National Native American Heritage Month – Kus-de-cha, Pilot

Mary Riddle won widespread acclaim as one of the first Native American women to earn an airplane pilot’s license. She was born in the community of Bruceport in Washington in 1902. A lifelong resident of the Pacific Northwest, Riddle was a member of both the Quinault Indian Nation in Washington and the Clatsop Tribe in Oregon. She was also known as Kus-de-cha, which means “Kingfisher” in the Quinault language. Riddle indicated in at least one newspaper interview that being named for a bird was indeed appropriate because of her strong interest in aviation.

By the late 1920s, Riddle was taking flight lessons from renowned pilot Tex Rankin in Portland, Oregon. “She has made marked progress in flying under his tutelage,” reported the Oregon-based Athena Press in 1930. (Rankin also served as the flight instructor for James Stewart, Errol Flynn, and Edgar Bergen.) Once Riddle reached the point where she could fly a plane solo, the sky was the limit for her aspirations. Her activities included participation as a popular barnstorming pilot in numerous air shows.

Riddle also received nationwide attention after announcing her plans for a transcontinental flight to deliver gifts from Native American tribes in the Pacific Northwest to President Herbert Hoover in Washington, D.C. Various newspapers, featuring a photograph of Riddle in standard pilot attire and next to a plane, highlighted her ambitious coast-to-coast flight objective. Whether Riddle did in fact make that trip to the nation’s capital is unclear, but the coverage she received for her plans underscore both the extensive fame and derring-do reputation she had achieved by that time.
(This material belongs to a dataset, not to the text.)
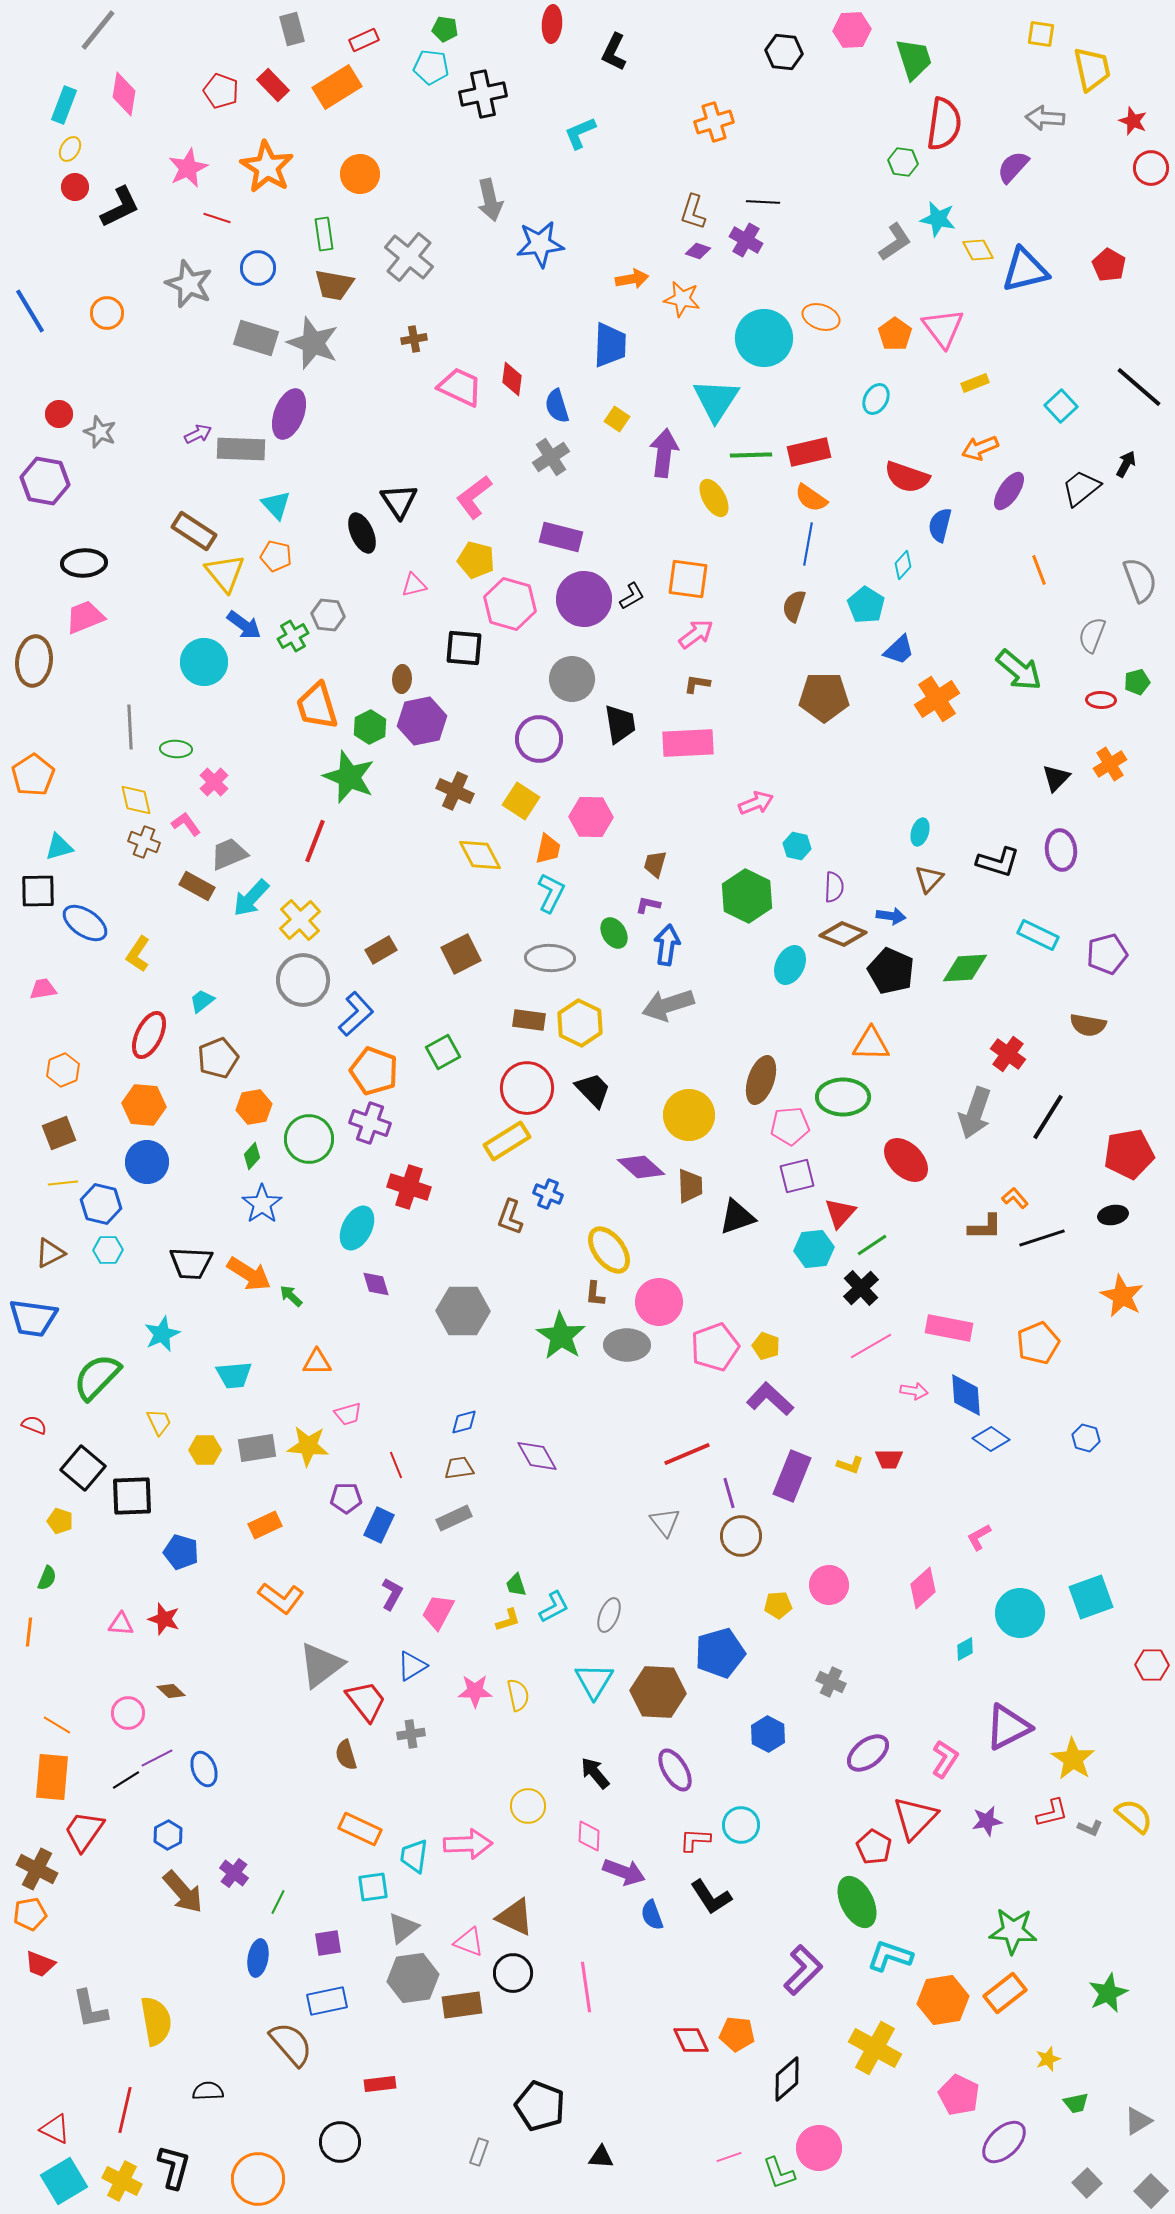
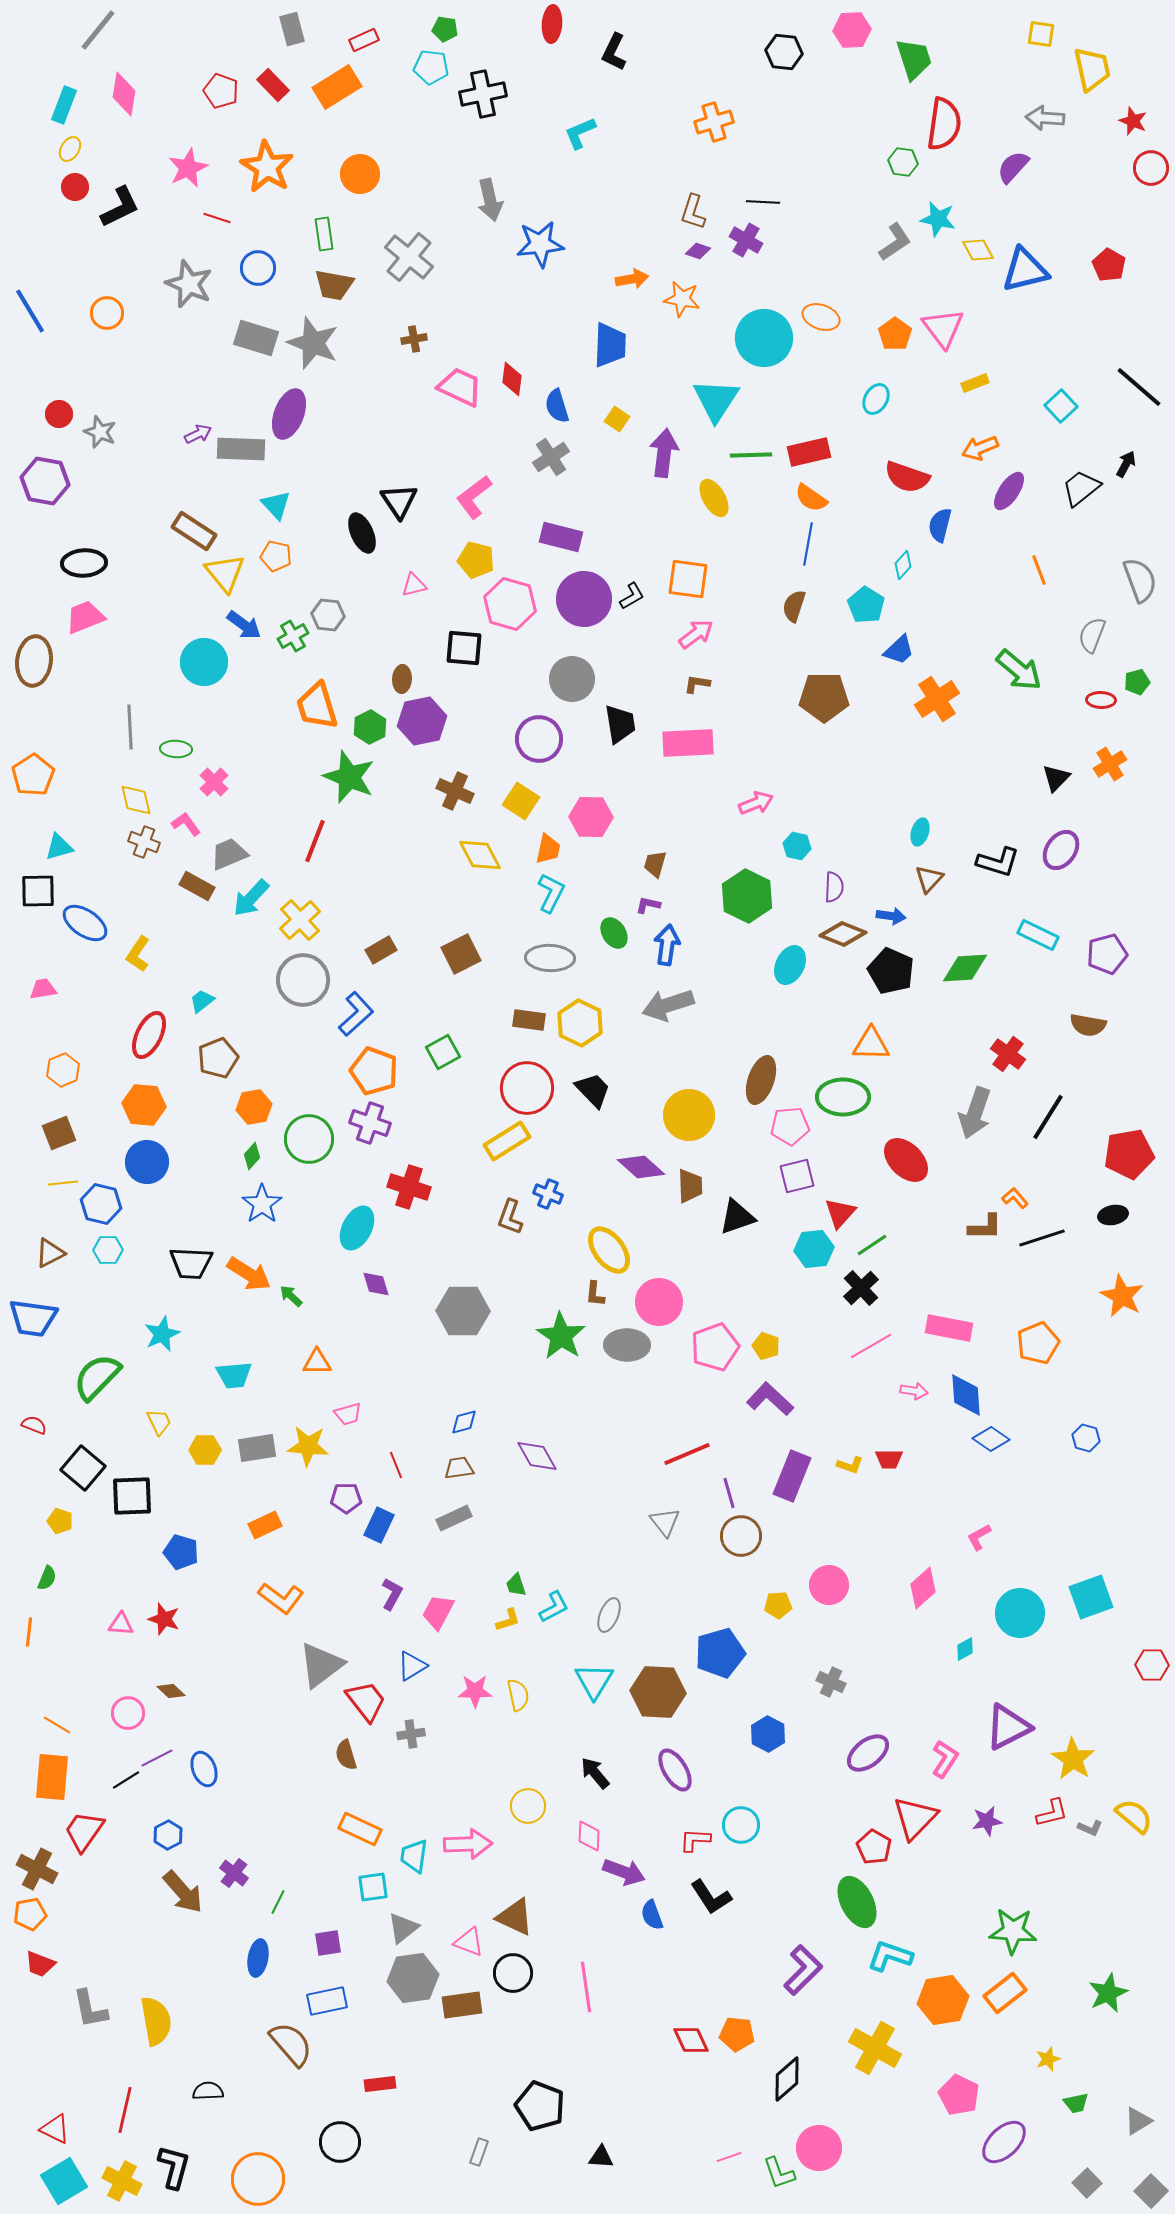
purple ellipse at (1061, 850): rotated 42 degrees clockwise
By 1937, Riddle had expanded her airborne skills to also include parachuting. She used this new skill to memorable effect during a national tour to promote aviation. As a key part of the tour, Riddle made a series of well-publicized parachute jumps from the tri-motored Boeing plane “Voice of Washington.” These performances only further strengthened her public appeal.

“Miss Riddle has a charming, quiet, retiring personality which belies her unusual courage and daring,” asserted the Bismarck Tribune in announcing plans for the tour in North Dakota in the spring of 1937. “Besides enjoying flying and parachute jumping, which have made her world famous, she is an accomplished swimmer and rider and thoroughly enjoys golf, tennis and ice skating.”  

During World War II, Riddle used her aviation experience to serve as both a civilian aircraft inspector and aircraft maintenance advisor. She died in Portland in 1981 at the age of 79.